Mensos Tinjau Lokasi Longsor dan Berikan Bantuan

KBRN, Pekalongan : Pascabanjir dan longsor yang terjadi di Kabupaten Pekalongan (22/1/2022), Menteri Sosial (Mensos) Tri Rismaharini mengimbau masyarakat yang berada di wilayah pegunungan agar lebih waspada terhadap cuaca ekstrem.

Menteri Sosial (Mensos) Tri Rismaharini mengimbau masyarakat yang berada di wilayah pegunungan agar lebih waspada terhadap cuaca ekstrem. Imbauan itu disampaikannya saat meninjau lokasi banjir dan longsor di kawasan pegunungan bagian selatan Kabupaten Pekalongan, Selasa (25/1/2022).

“Dengan cuaca ekstrem seperti saat ini, potensi terjadinya bencana sangat mungkin terjadi terutama bencana alam tanah longsor dan banjir,” ujar Mensos.

Akibat terjangan banjir dan longsor membuat akses jalan utama Petungkriyono-Doro, terputus. Saat rombongan Mensos tiba, kondisi jalan sudah lebih baik. Sebagian material longsor telah disingkirkan dan telah membuka ruang bagi lalu lintas kendaraan baik roda dua maupun roda empat. 

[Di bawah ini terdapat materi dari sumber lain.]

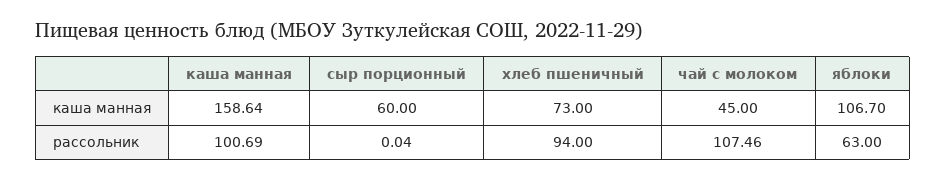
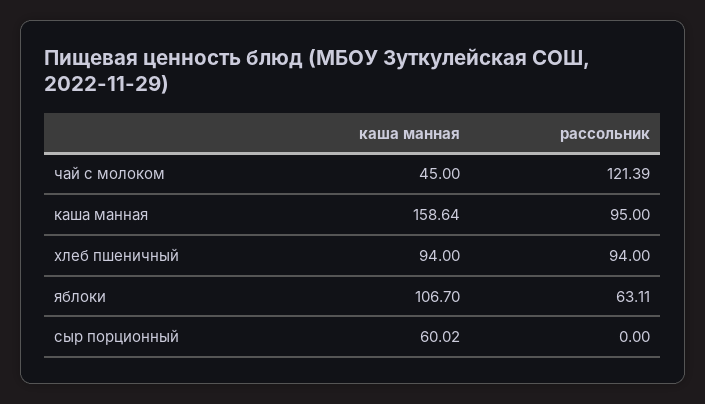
сыр порционный, каша манная: 60 -> 60.02
хлеб пшеничный, каша манная: 73 -> 94
каша манная, рассольник: 100.69 -> 95
сыр порционный, рассольник: 0.04 -> 0
чай с молоком, рассольник: 107.46 -> 121.39
яблоки, рассольник: 63 -> 63.11

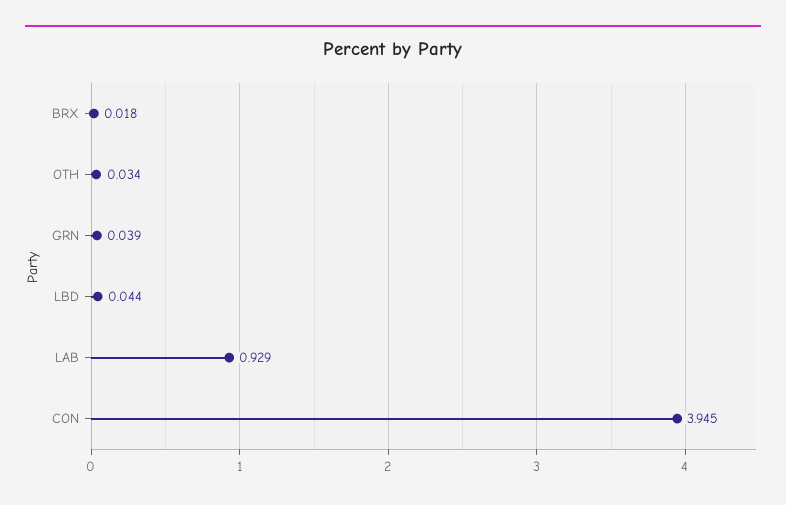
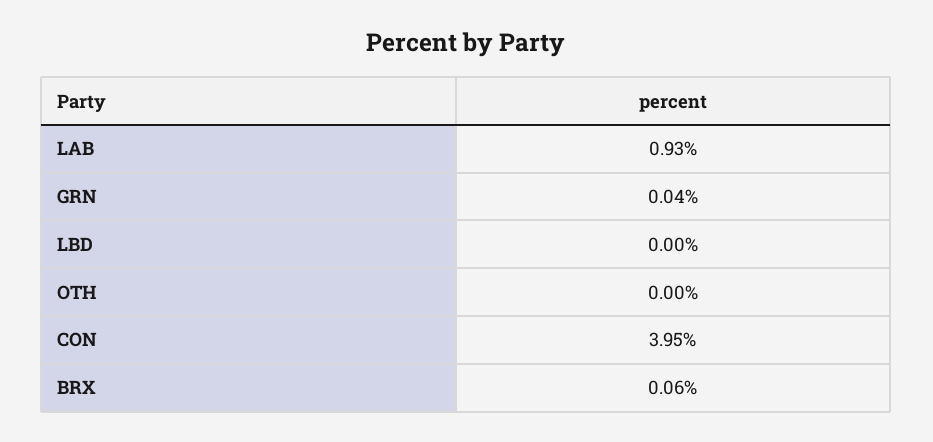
BRX: 0.018 -> 0.06
OTH: 0.034 -> 0
LBD: 0.044 -> 0

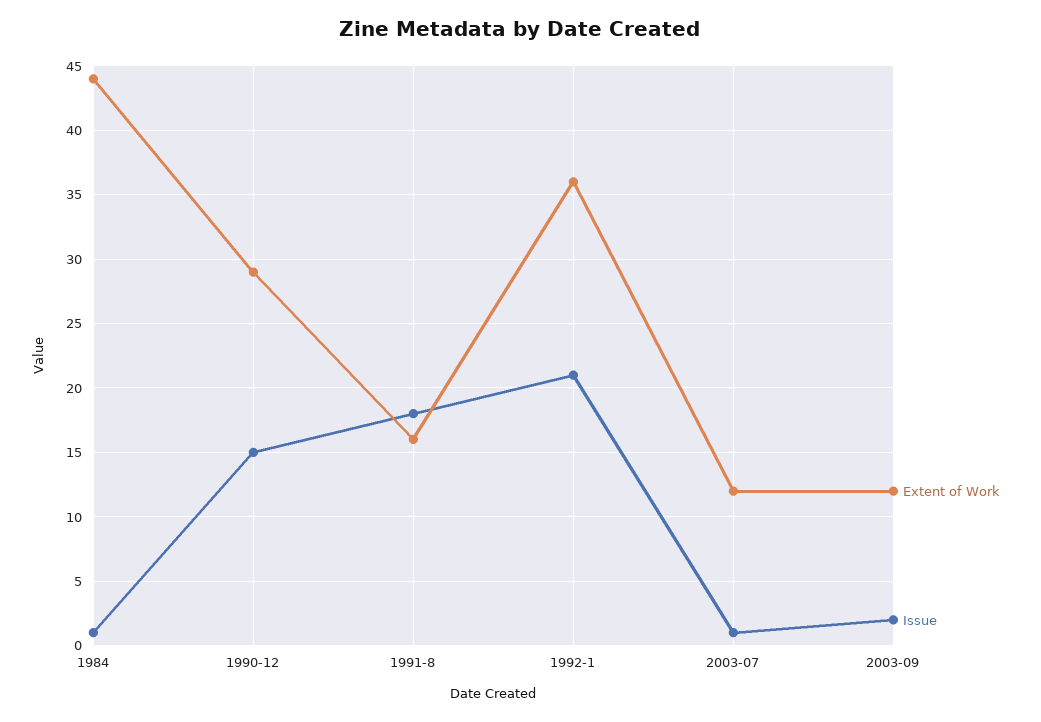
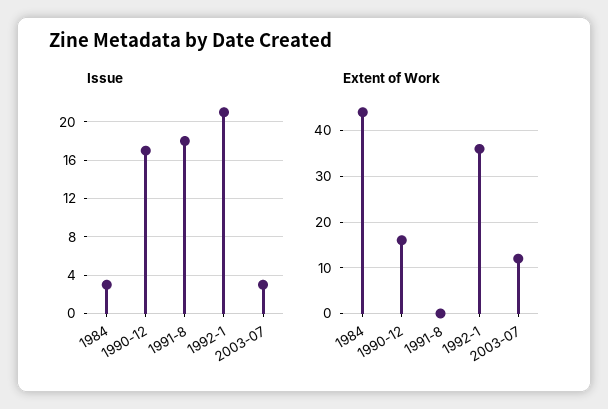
Issue, 1984: 1 -> 3
Extent of Work, 1990-12: 29 -> 15
Issue, 1990-12: 15 -> 17
Extent of Work, 1991-8: 16 -> 0
Issue, 2003-07: 1 -> 3
Extent of Work, 2003-09: 12 -> none
Issue, 2003-09: 2 -> none

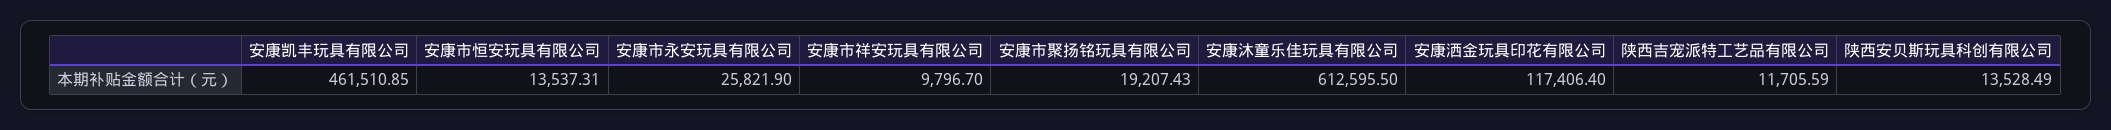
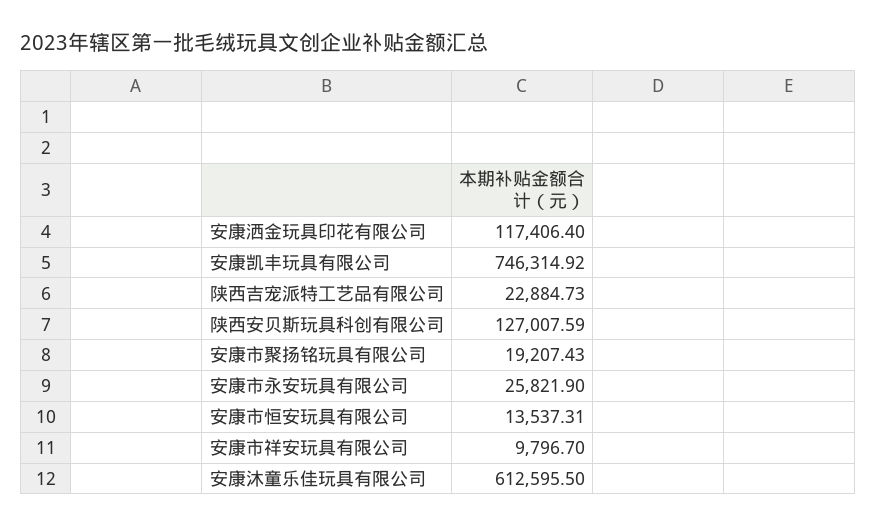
安康凯丰玩具有限公司: 461510.85 -> 746314.92
陕西吉宠派特工艺品有限公司: 11705.59 -> 22884.73
陕西安贝斯玩具科创有限公司: 13528.49 -> 127007.59

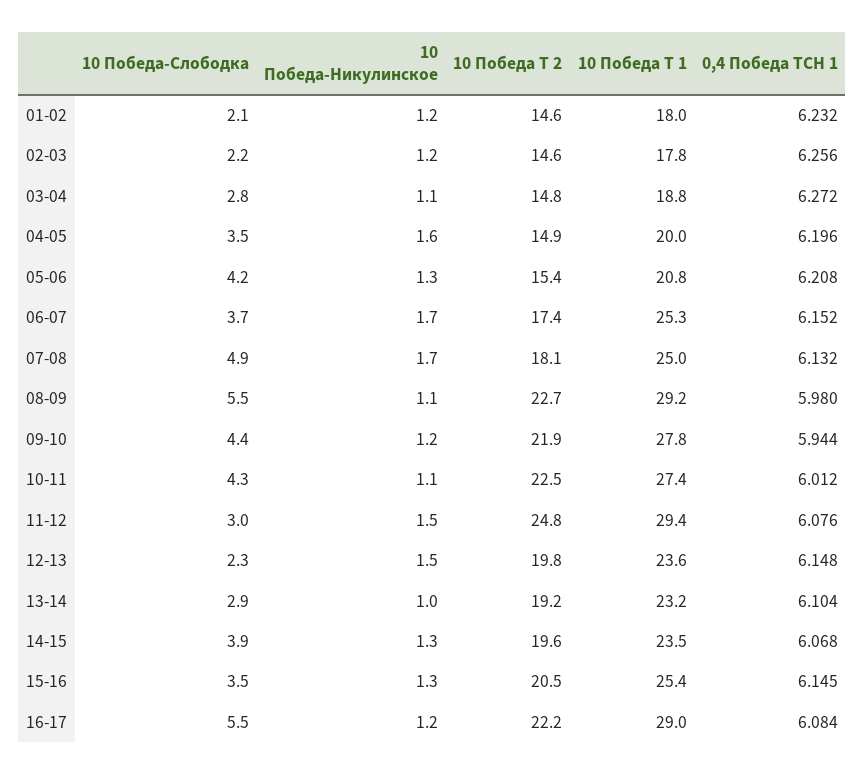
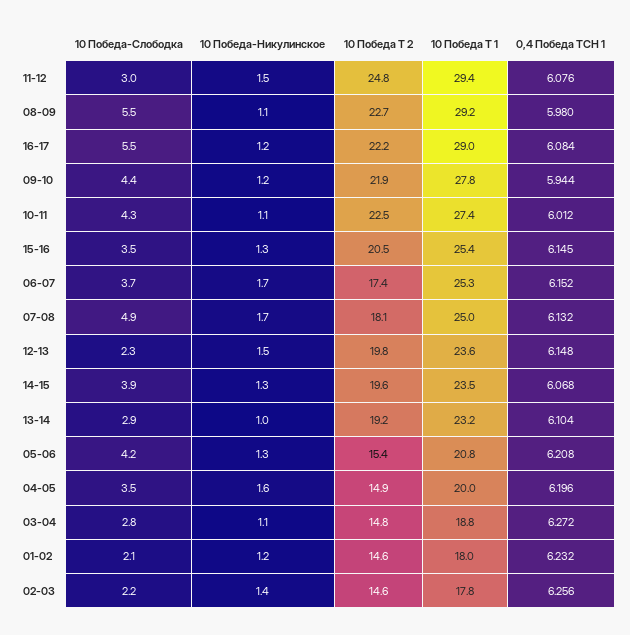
10 Победа-Никулинское, 02-03: 1.2 -> 1.4

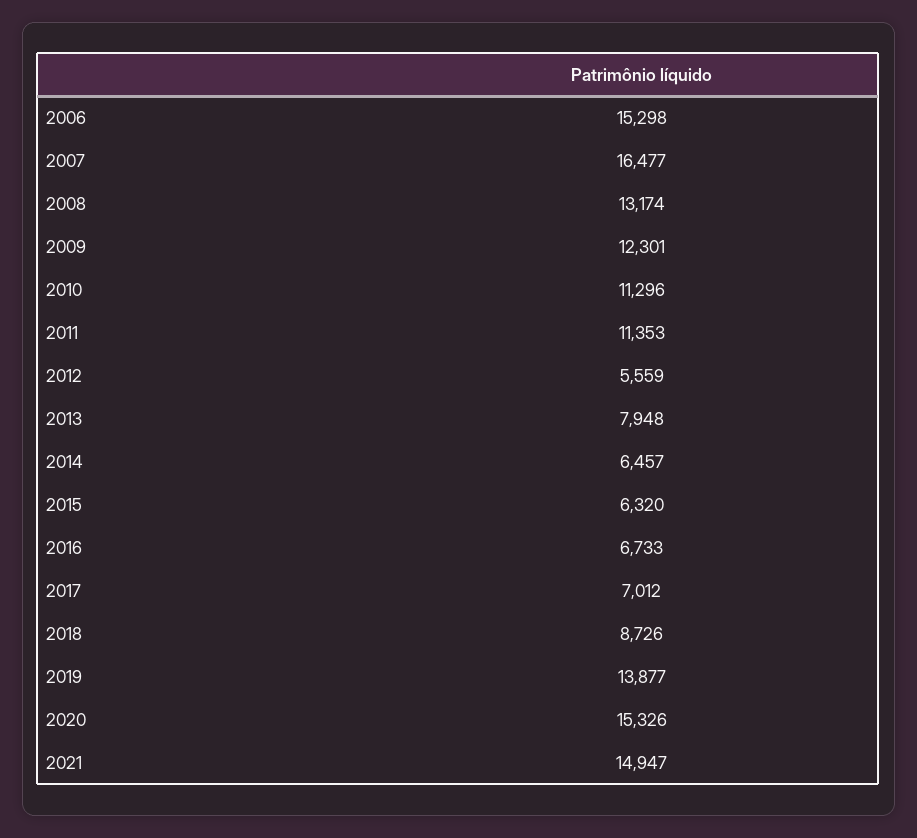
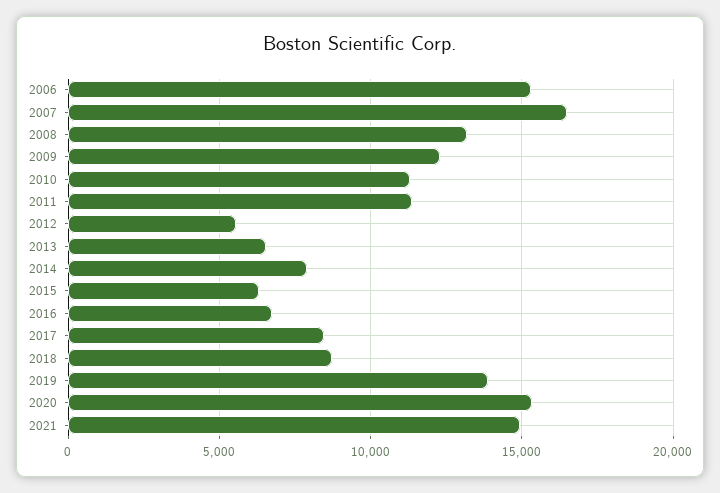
2013: 7948 -> 6500
2014: 6457 -> 8000
2017: 7012 -> 8500

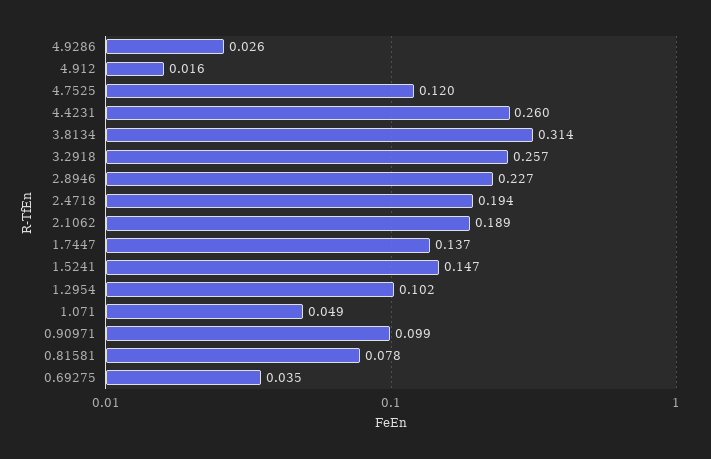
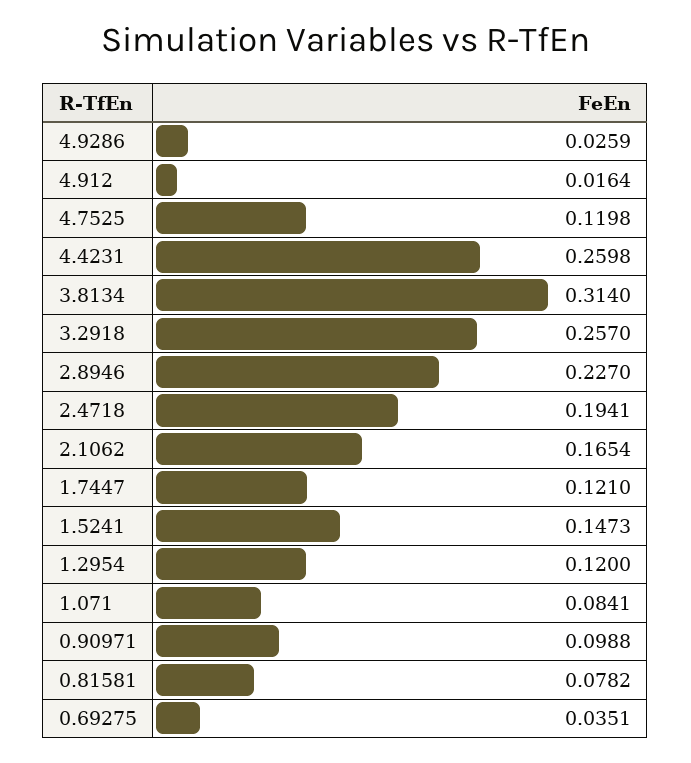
2.1062: 0.189 -> 0.1654
1.7447: 0.137 -> 0.121
1.2954: 0.102 -> 0.12
1.071: 0.049 -> 0.0841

Dalam kesempatan tersebut, Mensos menyimak perkembangan penanganan bencana dan kemungkinan dukungan yang bisa diberikan Kemensos. Saat ini aparat gabungan termasuk TNI-Polri, Badan Penanggulangan Bencana Daerah (BPBD) dibantu oleh Taruna Siaga Bencana (Tagana), masih terus bekerja melakukan evakuasi material longsor berupa batu, lumpur, dan kayu. 

Kemensos akan membantu dengan menambah satu unit alat berat lagi untuk mempercepat evakuasi material longsor. Dengan demikian diharapkan normalisasi akses jalan bisa berjalan lebih cepat,” kata Mensos.

Risma kembali mengingatkan fenomena cuaca ekstrem yang akhir- akhir ini makin sering terjadi. “Karena sekali lagi dampak  global warming ini cukup besar. Yang dulu daerah nggak banjir sekarang banjir, karena itu memang perlu langkah-langkah antisipasi,” ujarnya.

Dia meminta agar pemerintah dan masyarakat tidak terlena serta terus melakukan mitigasi bencana. “Harus terus meningkatkan kewaspadaan dan kesiapsiagaan, Karena kalau bencana terjadi, korbannya ya masyarakat,” katanya. 

Kemudian atas penjelasan dalam pertemuan tersebut, Mensos menekankan terdapat bagian badan sungai yang sudah jadi daratan. Menurut analisanya sebagai insinyur dan pengalaman sebagai wali kota, daratan tersebut perlu dikembalikan fungsi sebagai aliran sungai seperti awal.

Data BPBD setempat, Longsor terjadi setidaknya di 10 titik yang menutup akses jalan. Dengan demikian, upaya membersihkan material longsoran untuk membuka akses jalan terus dilakukan.

Dalam kunjungan tersebut, Mensos juga menyerahkan bantuan berupa paket logistik bencana, paket sembako, dan perlengkapan kebersihan dengan total nilai Rp 403.116.169. (Miftachudin - Pekalongan).